» **Requirement**
Answer these questions about the email thread, one line each:
1. What date does Brian give for when the email with the proposal went out?
2. At what web address is the complete email log kept?
3. In what terms does Per Bojsen want the proposal described?

» **Text under study**
Re: 4 State Action Item 10:52pm Tuesday 10/18

From: Ramesh Narayanaswamy <ramesh_at_.....>
Date: Thu Oct 20 2005 - 09:50:41 PDT
Hi Brian:
Sorry, i did recieve Duaine's proposal e-mail; i was looking for it under the wrong heading/folder. 
We went from '4 State Logic' to '4 State Action' :-)

Brian Bailey wrote:
> Hi Ramesh,
>     The email went out 10/18 and was a text attachment to that email. Please
> let me know if for some reason you did not receive that. Alternatively,
> there is a complete email log on the web site at
> www.eda.org/itc/hm/index.html
> 
> Best regards
> Brian
> 
> -----Original Message-----
> From: owner-itc@eda.org [mailto:owner-itc@eda.org] On Behalf Of Ramesh
> Narayanaswamy
> Sent: Thursday, October 20, 2005 9:21 AM
> To: bojsen@zaiqtech.com
> Cc: itc@eda.org
> Subject: Re: 4 State Action Item 10:52pm Tuesday 10/18
> 
> Hi Duaine and Bryan:
> 
> How does one get access to your proposal ?
> 
> I did not recieve an email, nor do i see it under the issues section of the
> itc web page.
> 
> Per Bojsen wrote:
> 
>>Hi Duaine and Bryan,
>>
>>thanks for your comprehensive proposal.  At first blush this looks
>>pretty complicated but also seems to allow most of the different
>>behaviors people have been proposing/requesting.  I'd like to see
>>this described firmly in terms of what is mandated and what is
>>optional to implement.  I can deduce that more or less from the
>>text, but it would still be nice to have a firm description.  For
>>instance, start out describing the mandated features and then
>>follow with the different options.

» **Source information**
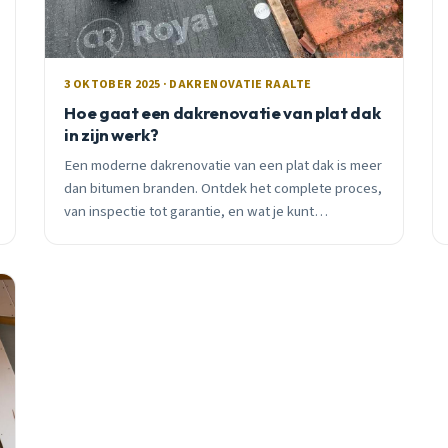
3 OKTOBER 2025 · DAKRENOVATIE RAALTE
Hoe gaat een dakrenovatie van plat dak
in zijn werk?
Een moderne dakrenovatie van een plat dak is meer
dan bitumen branden. Ontdek het complete proces,
van inspectie tot garantie, en wat je kunt
verwachten qua kosten en duur in Raalte.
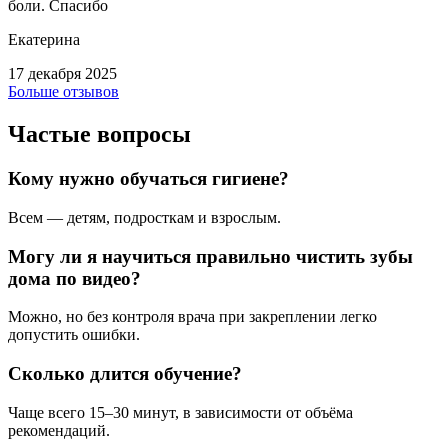
боли. Спасибо
Екатерина
17 декабря 2025
Больше отзывов
Частые вопросы
Кому нужно обучаться гигиене?
Всем — детям, подросткам и взрослым.
Могу ли я научиться правильно чистить зубы
дома по видео?
Можно, но без контроля врача при закреплении легко
допустить ошибки.
Сколько длится обучение?
Чаще всего 15–30 минут, в зависимости от объёма
рекомендаций.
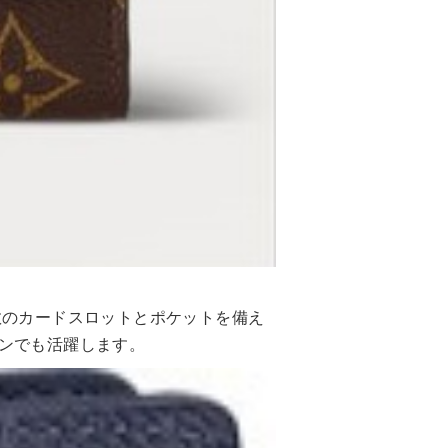
数のカードスロットとポケットを備え
ンでも活躍します。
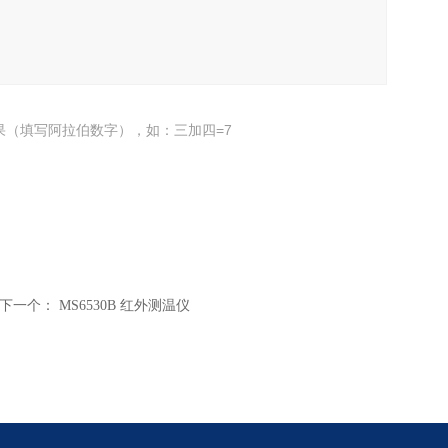
果（填写阿拉伯数字），如：三加四=7
下一个：
MS6530B 红外测温仪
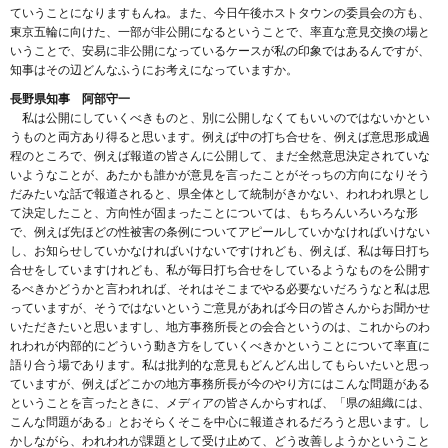
ていうことになりますもんね。また、今日午後ホストタウンの委員会の方も、
東京五輪に向けた、一部が非公開になるということで、率直な意見交換の場と
いうことで、安易に非公開になっているケースが私の印象ではあるんですが、
知事はその辺どんなふうにお考えになっていますか。
長野県知事 阿部守一
私は公開にしていくべきものと、別に公開しなくてもいいのではないかとい
うものと両方あり得ると思います。例えば中の打ち合せを、例えば意思形成過
程のところで、例えば報道の皆さんに公開して、まだ全然意思決定されていな
いようなことが、あたかも誰かが意見を言ったことがそっちの方向になりそう
だみたいな話で報道されると、県全体として統制がきかない、われわれ県とし
て決定したこと、方向性が固まったことについては、もちろんいろいろな形
で、例えば先ほどの性被害の条例についてアピールしていかなければいけない
し、お知らせしていかなければいけないですけれども、例えば、私は毎日打ち
合せをしていますけれども、私が毎日打ち合せをしているようなものを公開す
るべきかどうかと言われれば、それはそこまでやる必要ないだろうなと私は思
っていますが、そうではないというご意見があれば今日の皆さんからお聞かせ
いただきたいと思いますし、地方事務所長との会合というのは、これからのわ
れわれが内部的にどういう動き方をしていくべきかということについて率直に
語り合う場であります。私は批判的な意見もどんどん出してもらいたいと思っ
ていますが、例えばどこかの地方事務所長が今のやり方にはこんな問題がある
ということを言ったときに、メディアの皆さんからすれば、「県の組織には、
こんな問題がある」とおそらくそこを中心に報道されるだろうと思います。し
かしながら、われわれが課題として受け止めて、どう改善しようかということ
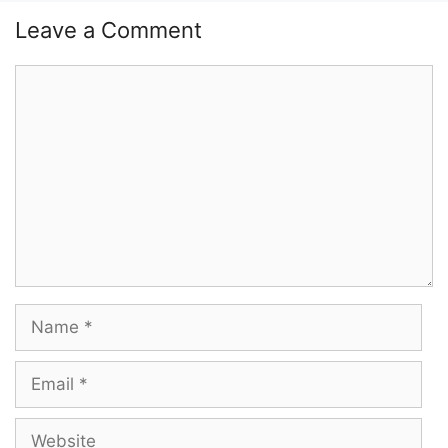
Leave a Comment
Comment
Name
Email
Website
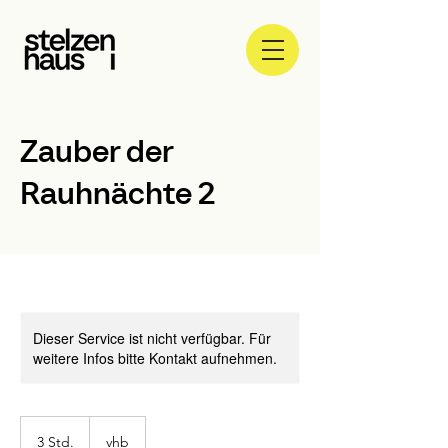
Zauber der
Rauhnächte 2
Dieser Service ist nicht verfügbar. Für
weitere Infos bitte Kontakt aufnehmen.
vhb
3 Std.
3
vhb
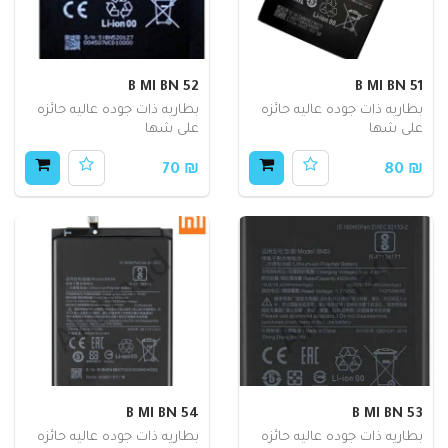
B MI BN 52
B MI BN 51
بطاريه ذات جوده عاليه حائزه
بطاريه ذات جوده عاليه حائزه
على شها
على شها
₪ 70
₪ 80
B MI BN 54
B MI BN 53
بطاريه ذات جوده عاليه حائزه
بطاريه ذات جوده عاليه حائزه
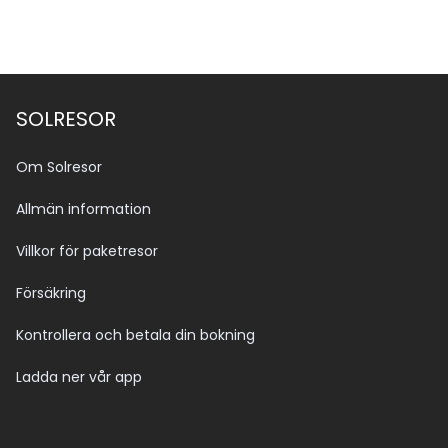
SOLRESOR
Om Solresor
Allmän information
Villkor för paketresor
Försäkring
Kontrollera och betala din bokning
Ladda ner vår app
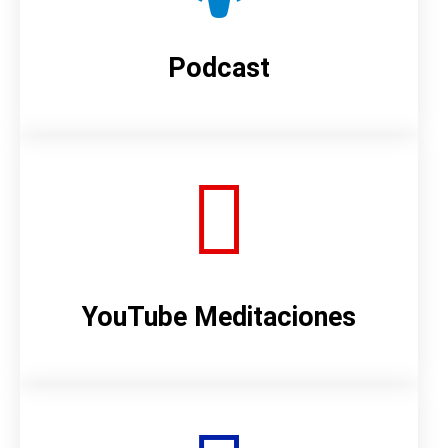
Podcast
YouTube Meditaciones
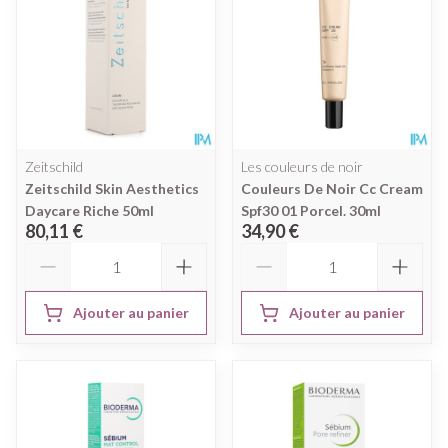
Zeitschild
Les couleurs de noir
Zeitschild Skin Aesthetics
Couleurs De Noir Cc Cream
Daycare Riche 50ml
Spf30 01 Porcel. 30ml
80,11 €
34,90 €
Quantité
Quantité
Ajouter au panier
Ajouter au panier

» **Expected answer**
1. 10/18
2. www.eda.org/itc/hm/index.html
3. In terms of what is mandated and what is optional to implement.